Newly diagnosed

Hi, I'm Sarah and I received my autism diagnosis last week. It's been a huge relief, like everything about me finally makes sense. I'm also feeling a bit lost though. Very few people in my life seem to understand just how significant this whole process has been for me, and everyone seems to want to tell me how they think I should be feeling. The overall attitude seems to be "you don't need a label, just get on with everything as normal" which is so frustrating because it completely minimises the day to day struggles I have.

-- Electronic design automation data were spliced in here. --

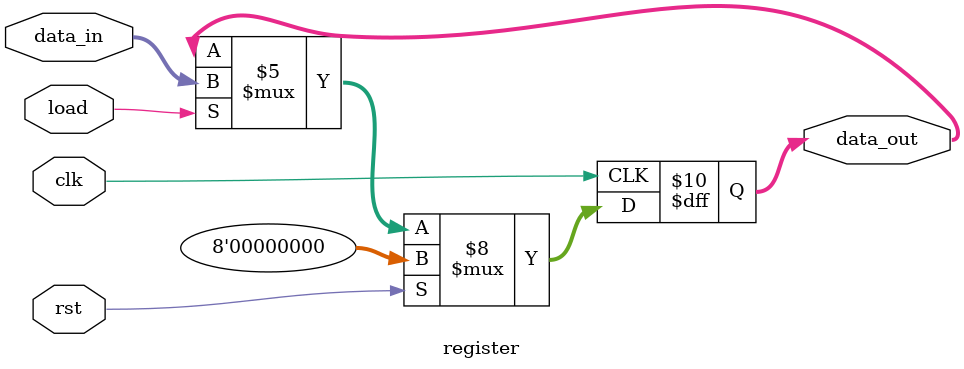
<source format=v>
module register 
#(
  parameter WIDTH = 8
 )
 (
  input  wire             load,
  input  wire             clk,
  input  wire             rst,
  input  wire [WIDTH-1:0] data_in,
  output reg  [WIDTH-1:0] data_out
 );
 
  always @(posedge clk) begin
    if (rst == 1)  data_out <= 8'b0;    else
    if (load == 1) data_out <= data_in; else
                   data_out <= data_out;
  end
  
endmodule

</source>
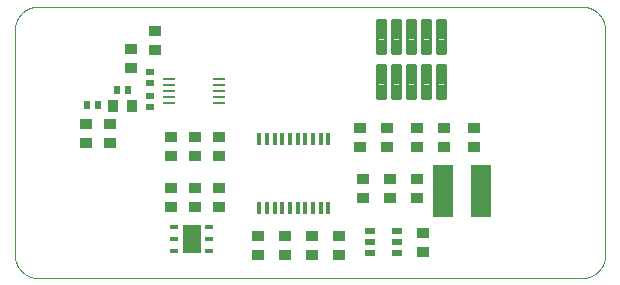
<source format=gtp>
G75*
%MOIN*%
%OFA0B0*%
%FSLAX25Y25*%
%IPPOS*%
%LPD*%
%AMOC8*
5,1,8,0,0,1.08239X$1,22.5*
%
%ADD10C,0.00000*%
%ADD11R,0.03937X0.00984*%
%ADD12R,0.03937X0.03740*%
%ADD13R,0.03740X0.03937*%
%ADD14R,0.03150X0.01772*%
%ADD15R,0.05906X0.09449*%
%ADD16R,0.02323X0.02835*%
%ADD17R,0.02835X0.02323*%
%ADD18R,0.01200X0.03900*%
%ADD19R,0.03543X0.02362*%
%ADD20R,0.06890X0.17717*%
%ADD21C,0.01044*%
D10*
X0010374Y0002500D02*
X0191476Y0002500D01*
X0191666Y0002502D01*
X0191856Y0002509D01*
X0192046Y0002521D01*
X0192236Y0002537D01*
X0192425Y0002557D01*
X0192614Y0002583D01*
X0192802Y0002612D01*
X0192989Y0002647D01*
X0193175Y0002686D01*
X0193360Y0002729D01*
X0193545Y0002777D01*
X0193728Y0002829D01*
X0193909Y0002885D01*
X0194089Y0002946D01*
X0194268Y0003012D01*
X0194445Y0003081D01*
X0194621Y0003155D01*
X0194794Y0003233D01*
X0194966Y0003316D01*
X0195135Y0003402D01*
X0195303Y0003492D01*
X0195468Y0003587D01*
X0195631Y0003685D01*
X0195791Y0003788D01*
X0195949Y0003894D01*
X0196104Y0004004D01*
X0196257Y0004117D01*
X0196407Y0004235D01*
X0196553Y0004356D01*
X0196697Y0004480D01*
X0196838Y0004608D01*
X0196976Y0004739D01*
X0197111Y0004874D01*
X0197242Y0005012D01*
X0197370Y0005153D01*
X0197494Y0005297D01*
X0197615Y0005443D01*
X0197733Y0005593D01*
X0197846Y0005746D01*
X0197956Y0005901D01*
X0198062Y0006059D01*
X0198165Y0006219D01*
X0198263Y0006382D01*
X0198358Y0006547D01*
X0198448Y0006715D01*
X0198534Y0006884D01*
X0198617Y0007056D01*
X0198695Y0007229D01*
X0198769Y0007405D01*
X0198838Y0007582D01*
X0198904Y0007761D01*
X0198965Y0007941D01*
X0199021Y0008122D01*
X0199073Y0008305D01*
X0199121Y0008490D01*
X0199164Y0008675D01*
X0199203Y0008861D01*
X0199238Y0009048D01*
X0199267Y0009236D01*
X0199293Y0009425D01*
X0199313Y0009614D01*
X0199329Y0009804D01*
X0199341Y0009994D01*
X0199348Y0010184D01*
X0199350Y0010374D01*
X0199350Y0085177D01*
X0199348Y0085367D01*
X0199341Y0085557D01*
X0199329Y0085747D01*
X0199313Y0085937D01*
X0199293Y0086126D01*
X0199267Y0086315D01*
X0199238Y0086503D01*
X0199203Y0086690D01*
X0199164Y0086876D01*
X0199121Y0087061D01*
X0199073Y0087246D01*
X0199021Y0087429D01*
X0198965Y0087610D01*
X0198904Y0087790D01*
X0198838Y0087969D01*
X0198769Y0088146D01*
X0198695Y0088322D01*
X0198617Y0088495D01*
X0198534Y0088667D01*
X0198448Y0088836D01*
X0198358Y0089004D01*
X0198263Y0089169D01*
X0198165Y0089332D01*
X0198062Y0089492D01*
X0197956Y0089650D01*
X0197846Y0089805D01*
X0197733Y0089958D01*
X0197615Y0090108D01*
X0197494Y0090254D01*
X0197370Y0090398D01*
X0197242Y0090539D01*
X0197111Y0090677D01*
X0196976Y0090812D01*
X0196838Y0090943D01*
X0196697Y0091071D01*
X0196553Y0091195D01*
X0196407Y0091316D01*
X0196257Y0091434D01*
X0196104Y0091547D01*
X0195949Y0091657D01*
X0195791Y0091763D01*
X0195631Y0091866D01*
X0195468Y0091964D01*
X0195303Y0092059D01*
X0195135Y0092149D01*
X0194966Y0092235D01*
X0194794Y0092318D01*
X0194621Y0092396D01*
X0194445Y0092470D01*
X0194268Y0092539D01*
X0194089Y0092605D01*
X0193909Y0092666D01*
X0193728Y0092722D01*
X0193545Y0092774D01*
X0193360Y0092822D01*
X0193175Y0092865D01*
X0192989Y0092904D01*
X0192802Y0092939D01*
X0192614Y0092968D01*
X0192425Y0092994D01*
X0192236Y0093014D01*
X0192046Y0093030D01*
X0191856Y0093042D01*
X0191666Y0093049D01*
X0191476Y0093051D01*
X0010374Y0093051D01*
X0010184Y0093049D01*
X0009994Y0093042D01*
X0009804Y0093030D01*
X0009614Y0093014D01*
X0009425Y0092994D01*
X0009236Y0092968D01*
X0009048Y0092939D01*
X0008861Y0092904D01*
X0008675Y0092865D01*
X0008490Y0092822D01*
X0008305Y0092774D01*
X0008122Y0092722D01*
X0007941Y0092666D01*
X0007761Y0092605D01*
X0007582Y0092539D01*
X0007405Y0092470D01*
X0007229Y0092396D01*
X0007056Y0092318D01*
X0006884Y0092235D01*
X0006715Y0092149D01*
X0006547Y0092059D01*
X0006382Y0091964D01*
X0006219Y0091866D01*
X0006059Y0091763D01*
X0005901Y0091657D01*
X0005746Y0091547D01*
X0005593Y0091434D01*
X0005443Y0091316D01*
X0005297Y0091195D01*
X0005153Y0091071D01*
X0005012Y0090943D01*
X0004874Y0090812D01*
X0004739Y0090677D01*
X0004608Y0090539D01*
X0004480Y0090398D01*
X0004356Y0090254D01*
X0004235Y0090108D01*
X0004117Y0089958D01*
X0004004Y0089805D01*
X0003894Y0089650D01*
X0003788Y0089492D01*
X0003685Y0089332D01*
X0003587Y0089169D01*
X0003492Y0089004D01*
X0003402Y0088836D01*
X0003316Y0088667D01*
X0003233Y0088495D01*
X0003155Y0088322D01*
X0003081Y0088146D01*
X0003012Y0087969D01*
X0002946Y0087790D01*
X0002885Y0087610D01*
X0002829Y0087429D01*
X0002777Y0087246D01*
X0002729Y0087061D01*
X0002686Y0086876D01*
X0002647Y0086690D01*
X0002612Y0086503D01*
X0002583Y0086315D01*
X0002557Y0086126D01*
X0002537Y0085937D01*
X0002521Y0085747D01*
X0002509Y0085557D01*
X0002502Y0085367D01*
X0002500Y0085177D01*
X0002500Y0010374D01*
X0002502Y0010184D01*
X0002509Y0009994D01*
X0002521Y0009804D01*
X0002537Y0009614D01*
X0002557Y0009425D01*
X0002583Y0009236D01*
X0002612Y0009048D01*
X0002647Y0008861D01*
X0002686Y0008675D01*
X0002729Y0008490D01*
X0002777Y0008305D01*
X0002829Y0008122D01*
X0002885Y0007941D01*
X0002946Y0007761D01*
X0003012Y0007582D01*
X0003081Y0007405D01*
X0003155Y0007229D01*
X0003233Y0007056D01*
X0003316Y0006884D01*
X0003402Y0006715D01*
X0003492Y0006547D01*
X0003587Y0006382D01*
X0003685Y0006219D01*
X0003788Y0006059D01*
X0003894Y0005901D01*
X0004004Y0005746D01*
X0004117Y0005593D01*
X0004235Y0005443D01*
X0004356Y0005297D01*
X0004480Y0005153D01*
X0004608Y0005012D01*
X0004739Y0004874D01*
X0004874Y0004739D01*
X0005012Y0004608D01*
X0005153Y0004480D01*
X0005297Y0004356D01*
X0005443Y0004235D01*
X0005593Y0004117D01*
X0005746Y0004004D01*
X0005901Y0003894D01*
X0006059Y0003788D01*
X0006219Y0003685D01*
X0006382Y0003587D01*
X0006547Y0003492D01*
X0006715Y0003402D01*
X0006884Y0003316D01*
X0007056Y0003233D01*
X0007229Y0003155D01*
X0007405Y0003081D01*
X0007582Y0003012D01*
X0007761Y0002946D01*
X0007941Y0002885D01*
X0008122Y0002829D01*
X0008305Y0002777D01*
X0008490Y0002729D01*
X0008675Y0002686D01*
X0008861Y0002647D01*
X0009048Y0002612D01*
X0009236Y0002583D01*
X0009425Y0002557D01*
X0009614Y0002537D01*
X0009804Y0002521D01*
X0009994Y0002509D01*
X0010184Y0002502D01*
X0010374Y0002500D01*
D11*
X0054070Y0060862D03*
X0054070Y0062831D03*
X0054070Y0064799D03*
X0054070Y0066768D03*
X0054070Y0068736D03*
X0070709Y0068736D03*
X0070709Y0066768D03*
X0070709Y0064799D03*
X0070709Y0062831D03*
X0070709Y0060862D03*
D12*
X0070500Y0049650D03*
X0062500Y0049650D03*
X0054500Y0049650D03*
X0054500Y0043350D03*
X0062500Y0043350D03*
X0070500Y0043350D03*
X0070500Y0032650D03*
X0062500Y0032650D03*
X0054500Y0032650D03*
X0054500Y0026350D03*
X0062500Y0026350D03*
X0070500Y0026350D03*
X0083500Y0016650D03*
X0092500Y0016650D03*
X0101500Y0016650D03*
X0110500Y0016650D03*
X0110500Y0010350D03*
X0101500Y0010350D03*
X0092500Y0010350D03*
X0083500Y0010350D03*
X0118500Y0029350D03*
X0127500Y0029350D03*
X0136500Y0029350D03*
X0136500Y0035650D03*
X0127500Y0035650D03*
X0118500Y0035650D03*
X0117500Y0046350D03*
X0126500Y0046350D03*
X0136500Y0046350D03*
X0145500Y0046350D03*
X0155500Y0046350D03*
X0155500Y0052650D03*
X0145500Y0052650D03*
X0136500Y0052650D03*
X0126500Y0052650D03*
X0117500Y0052650D03*
X0049406Y0078650D03*
X0041390Y0078949D03*
X0049406Y0084949D03*
X0041390Y0072650D03*
X0034390Y0053849D03*
X0026390Y0053949D03*
X0026390Y0047650D03*
X0034390Y0047550D03*
X0138500Y0017650D03*
X0138500Y0011350D03*
D13*
X0041539Y0059799D03*
X0035240Y0059799D03*
D14*
X0055594Y0019437D03*
X0055594Y0015500D03*
X0055594Y0011563D03*
X0067406Y0011563D03*
X0067406Y0015500D03*
X0067406Y0019437D03*
D15*
X0061500Y0015500D03*
D16*
X0030280Y0060299D03*
X0026500Y0060299D03*
X0036500Y0065299D03*
X0040280Y0065299D03*
D17*
X0047500Y0063390D03*
X0047500Y0059610D03*
X0047500Y0067610D03*
X0047500Y0071390D03*
D18*
X0083984Y0048987D03*
X0086543Y0048987D03*
X0089102Y0048987D03*
X0091661Y0048987D03*
X0094220Y0048987D03*
X0096780Y0048987D03*
X0099339Y0048987D03*
X0101898Y0048987D03*
X0104457Y0048987D03*
X0107016Y0048987D03*
X0107016Y0026013D03*
X0104457Y0026013D03*
X0101898Y0026013D03*
X0099339Y0026013D03*
X0096780Y0026013D03*
X0094220Y0026013D03*
X0091661Y0026013D03*
X0089102Y0026013D03*
X0086543Y0026013D03*
X0083984Y0026013D03*
D19*
X0120972Y0018240D03*
X0120972Y0014500D03*
X0120972Y0010760D03*
X0130028Y0010760D03*
X0130028Y0014500D03*
X0130028Y0018240D03*
D20*
X0145102Y0031500D03*
X0157898Y0031500D03*
D21*
X0145778Y0062522D02*
X0145778Y0073478D01*
X0145778Y0062522D02*
X0143222Y0062522D01*
X0143222Y0073478D01*
X0145778Y0073478D01*
X0145778Y0063565D02*
X0143222Y0063565D01*
X0143222Y0064608D02*
X0145778Y0064608D01*
X0145778Y0065651D02*
X0143222Y0065651D01*
X0143222Y0066694D02*
X0145778Y0066694D01*
X0145778Y0067737D02*
X0143222Y0067737D01*
X0143222Y0068780D02*
X0145778Y0068780D01*
X0145778Y0069823D02*
X0143222Y0069823D01*
X0143222Y0070866D02*
X0145778Y0070866D01*
X0145778Y0071909D02*
X0143222Y0071909D01*
X0143222Y0072952D02*
X0145778Y0072952D01*
X0140778Y0073478D02*
X0140778Y0062522D01*
X0138222Y0062522D01*
X0138222Y0073478D01*
X0140778Y0073478D01*
X0140778Y0063565D02*
X0138222Y0063565D01*
X0138222Y0064608D02*
X0140778Y0064608D01*
X0140778Y0065651D02*
X0138222Y0065651D01*
X0138222Y0066694D02*
X0140778Y0066694D01*
X0140778Y0067737D02*
X0138222Y0067737D01*
X0138222Y0068780D02*
X0140778Y0068780D01*
X0140778Y0069823D02*
X0138222Y0069823D01*
X0138222Y0070866D02*
X0140778Y0070866D01*
X0140778Y0071909D02*
X0138222Y0071909D01*
X0138222Y0072952D02*
X0140778Y0072952D01*
X0135778Y0073478D02*
X0135778Y0062522D01*
X0133222Y0062522D01*
X0133222Y0073478D01*
X0135778Y0073478D01*
X0135778Y0063565D02*
X0133222Y0063565D01*
X0133222Y0064608D02*
X0135778Y0064608D01*
X0135778Y0065651D02*
X0133222Y0065651D01*
X0133222Y0066694D02*
X0135778Y0066694D01*
X0135778Y0067737D02*
X0133222Y0067737D01*
X0133222Y0068780D02*
X0135778Y0068780D01*
X0135778Y0069823D02*
X0133222Y0069823D01*
X0133222Y0070866D02*
X0135778Y0070866D01*
X0135778Y0071909D02*
X0133222Y0071909D01*
X0133222Y0072952D02*
X0135778Y0072952D01*
X0130778Y0073478D02*
X0130778Y0062522D01*
X0128222Y0062522D01*
X0128222Y0073478D01*
X0130778Y0073478D01*
X0130778Y0063565D02*
X0128222Y0063565D01*
X0128222Y0064608D02*
X0130778Y0064608D01*
X0130778Y0065651D02*
X0128222Y0065651D01*
X0128222Y0066694D02*
X0130778Y0066694D01*
X0130778Y0067737D02*
X0128222Y0067737D01*
X0128222Y0068780D02*
X0130778Y0068780D01*
X0130778Y0069823D02*
X0128222Y0069823D01*
X0128222Y0070866D02*
X0130778Y0070866D01*
X0130778Y0071909D02*
X0128222Y0071909D01*
X0128222Y0072952D02*
X0130778Y0072952D01*
X0125778Y0073478D02*
X0125778Y0062522D01*
X0123222Y0062522D01*
X0123222Y0073478D01*
X0125778Y0073478D01*
X0125778Y0063565D02*
X0123222Y0063565D01*
X0123222Y0064608D02*
X0125778Y0064608D01*
X0125778Y0065651D02*
X0123222Y0065651D01*
X0123222Y0066694D02*
X0125778Y0066694D01*
X0125778Y0067737D02*
X0123222Y0067737D01*
X0123222Y0068780D02*
X0125778Y0068780D01*
X0125778Y0069823D02*
X0123222Y0069823D01*
X0123222Y0070866D02*
X0125778Y0070866D01*
X0125778Y0071909D02*
X0123222Y0071909D01*
X0123222Y0072952D02*
X0125778Y0072952D01*
X0125778Y0077522D02*
X0125778Y0088478D01*
X0125778Y0077522D02*
X0123222Y0077522D01*
X0123222Y0088478D01*
X0125778Y0088478D01*
X0125778Y0078565D02*
X0123222Y0078565D01*
X0123222Y0079608D02*
X0125778Y0079608D01*
X0125778Y0080651D02*
X0123222Y0080651D01*
X0123222Y0081694D02*
X0125778Y0081694D01*
X0125778Y0082737D02*
X0123222Y0082737D01*
X0123222Y0083780D02*
X0125778Y0083780D01*
X0125778Y0084823D02*
X0123222Y0084823D01*
X0123222Y0085866D02*
X0125778Y0085866D01*
X0125778Y0086909D02*
X0123222Y0086909D01*
X0123222Y0087952D02*
X0125778Y0087952D01*
X0130778Y0088478D02*
X0130778Y0077522D01*
X0128222Y0077522D01*
X0128222Y0088478D01*
X0130778Y0088478D01*
X0130778Y0078565D02*
X0128222Y0078565D01*
X0128222Y0079608D02*
X0130778Y0079608D01*
X0130778Y0080651D02*
X0128222Y0080651D01*
X0128222Y0081694D02*
X0130778Y0081694D01*
X0130778Y0082737D02*
X0128222Y0082737D01*
X0128222Y0083780D02*
X0130778Y0083780D01*
X0130778Y0084823D02*
X0128222Y0084823D01*
X0128222Y0085866D02*
X0130778Y0085866D01*
X0130778Y0086909D02*
X0128222Y0086909D01*
X0128222Y0087952D02*
X0130778Y0087952D01*
X0135778Y0088478D02*
X0135778Y0077522D01*
X0133222Y0077522D01*
X0133222Y0088478D01*
X0135778Y0088478D01*
X0135778Y0078565D02*
X0133222Y0078565D01*
X0133222Y0079608D02*
X0135778Y0079608D01*
X0135778Y0080651D02*
X0133222Y0080651D01*
X0133222Y0081694D02*
X0135778Y0081694D01*
X0135778Y0082737D02*
X0133222Y0082737D01*
X0133222Y0083780D02*
X0135778Y0083780D01*
X0135778Y0084823D02*
X0133222Y0084823D01*
X0133222Y0085866D02*
X0135778Y0085866D01*
X0135778Y0086909D02*
X0133222Y0086909D01*
X0133222Y0087952D02*
X0135778Y0087952D01*
X0140778Y0088478D02*
X0140778Y0077522D01*
X0138222Y0077522D01*
X0138222Y0088478D01*
X0140778Y0088478D01*
X0140778Y0078565D02*
X0138222Y0078565D01*
X0138222Y0079608D02*
X0140778Y0079608D01*
X0140778Y0080651D02*
X0138222Y0080651D01*
X0138222Y0081694D02*
X0140778Y0081694D01*
X0140778Y0082737D02*
X0138222Y0082737D01*
X0138222Y0083780D02*
X0140778Y0083780D01*
X0140778Y0084823D02*
X0138222Y0084823D01*
X0138222Y0085866D02*
X0140778Y0085866D01*
X0140778Y0086909D02*
X0138222Y0086909D01*
X0138222Y0087952D02*
X0140778Y0087952D01*
X0145778Y0088478D02*
X0145778Y0077522D01*
X0143222Y0077522D01*
X0143222Y0088478D01*
X0145778Y0088478D01*
X0145778Y0078565D02*
X0143222Y0078565D01*
X0143222Y0079608D02*
X0145778Y0079608D01*
X0145778Y0080651D02*
X0143222Y0080651D01*
X0143222Y0081694D02*
X0145778Y0081694D01*
X0145778Y0082737D02*
X0143222Y0082737D01*
X0143222Y0083780D02*
X0145778Y0083780D01*
X0145778Y0084823D02*
X0143222Y0084823D01*
X0143222Y0085866D02*
X0145778Y0085866D01*
X0145778Y0086909D02*
X0143222Y0086909D01*
X0143222Y0087952D02*
X0145778Y0087952D01*
M02*

</source>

I'm at uni at the moment and the only outlet I have is weekly counselling, which has been really helpful but there's so much pressure to miss sessions when they clash with other things (I had to miss three weeks of counselling before Christmas due to a really intense workload and ended up severely burnt out). I've also had a massively stressful couple of months because I've had to move into new accommodation and I really struggle with change. But I received no emotional support with that, despite explaining my difficulties to staff. To be honest, disability support at uni hasn't been great either and I keep having study skills sessions cancelled at the last minute.

I just struggle with people telling me to take time to process things, but then they'll turn around and say "as long as it's not too much time". I had a support plan put in place that clearly states I need to take breaks due to sensory overload, but this is usually ignored and I'm made to feel like needing a break is an inconvenience to everyone around me. It's like people never mean what they say.

So the diagnosis has been amazing for my own understanding and acceptance of myself, but I wish other people were as understanding.